The Original Nottoli and Son Sausage Shop
7652 West Belmont

So, as were waiting for the party sub at Nottoli, I mention the Will Special Sammie and homemamde giardinara at Riviera Italian Foods which is nearby at Belmont and Harlem. It become our next unplanned stop.

Unfortunately, on the way out the door, I mention to Pete that I remember seeing a coal oven bakery on Bemont in the area and begin waxing poetic about the incredible coal oven pies at Lombardi's in Manhattan.

So,we decide to check the Bakery across the street from Nottoli to see if it is the owner of the Coal Oven of Legend. It wasn't. As a matter of fact, we had a hard time stirring up any counter help there until Pete opened the door to the attached commercial bakery which seemed to bring the owner running to the front counter.

I'm remiss in not having noted the name of this place. So, I'll just refer to it as the bakery across the street from Nottoli. The botom line: good crusty italian bread excellent italian butter and meringue cookies, nice looking cakes. Pete picked up a box of cookies which we sampled on the way to the Riv.

As we rounded the corner from West Belmont to Harlem, we nearly missed the turn into the parking lot for Riviera Fine Italian Foods.

As we approached the bread bin, there were but two pillowy ciabatta left (the correct bread for the Will special sammie). I grabbed them both and started giving construction orders (hot capicola, sopressata, prosciutto salami, prosciutto ham. fresh mozzarella and hot giardinera).

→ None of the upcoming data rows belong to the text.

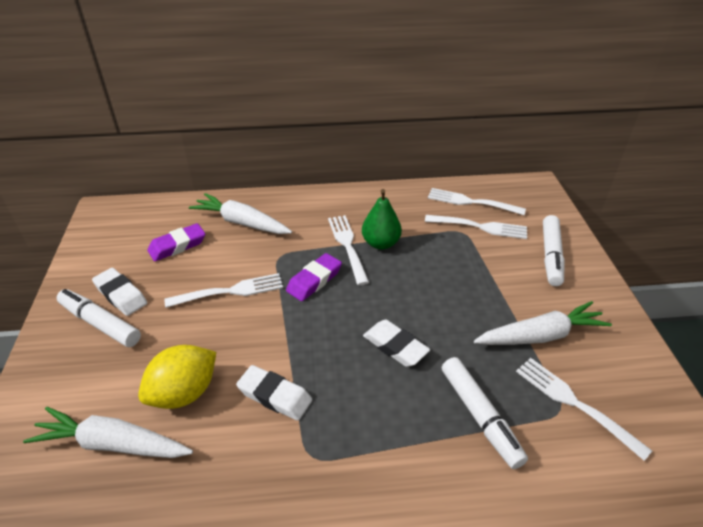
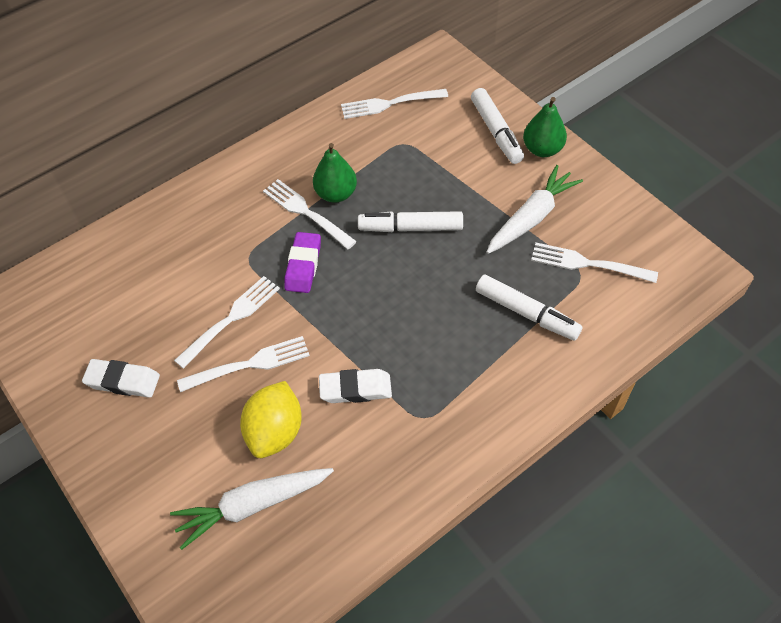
camera: 30 degrees left, 15 degrees up
white marker [57,289,141,347] -> white marker moved to [358,211,463,232]
purple eraser [147,223,205,261] -> none
white carrot [189,193,292,234] -> none
white eraser [363,320,430,367] -> none
white fork [425,215,527,239] -> white fork moved to [177,336,310,392]
none -> green pear [523,97,567,157]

We got a special treat as the older counter man was there and he chose to share some of their homemasde soppresata with us. I was so impressed that I bought one to take home with me. Our sandwiches ran five bucks a piece. That's as much as I have ever spent on a sandwich at the Riv and worth every penny (though I didn't get to sample mine until Sunday.

Riviera Fine Italian Foods
Harlem Avenue just North of Belmont.

By this time, I'm full, the cold is kicking in and I'm dead tired. So, we head back south where I drop Pete off at his place and then head home where my short nap turns into an all nighter. I point out the Penguin to Pete on our way down Lawrence, but don't stop out of sheer misery at this point

Anyone knopw where I can get rid of a three foot italian sub?

All in all, it was enjoyable day with yet another interesting and entertaining Chowhound.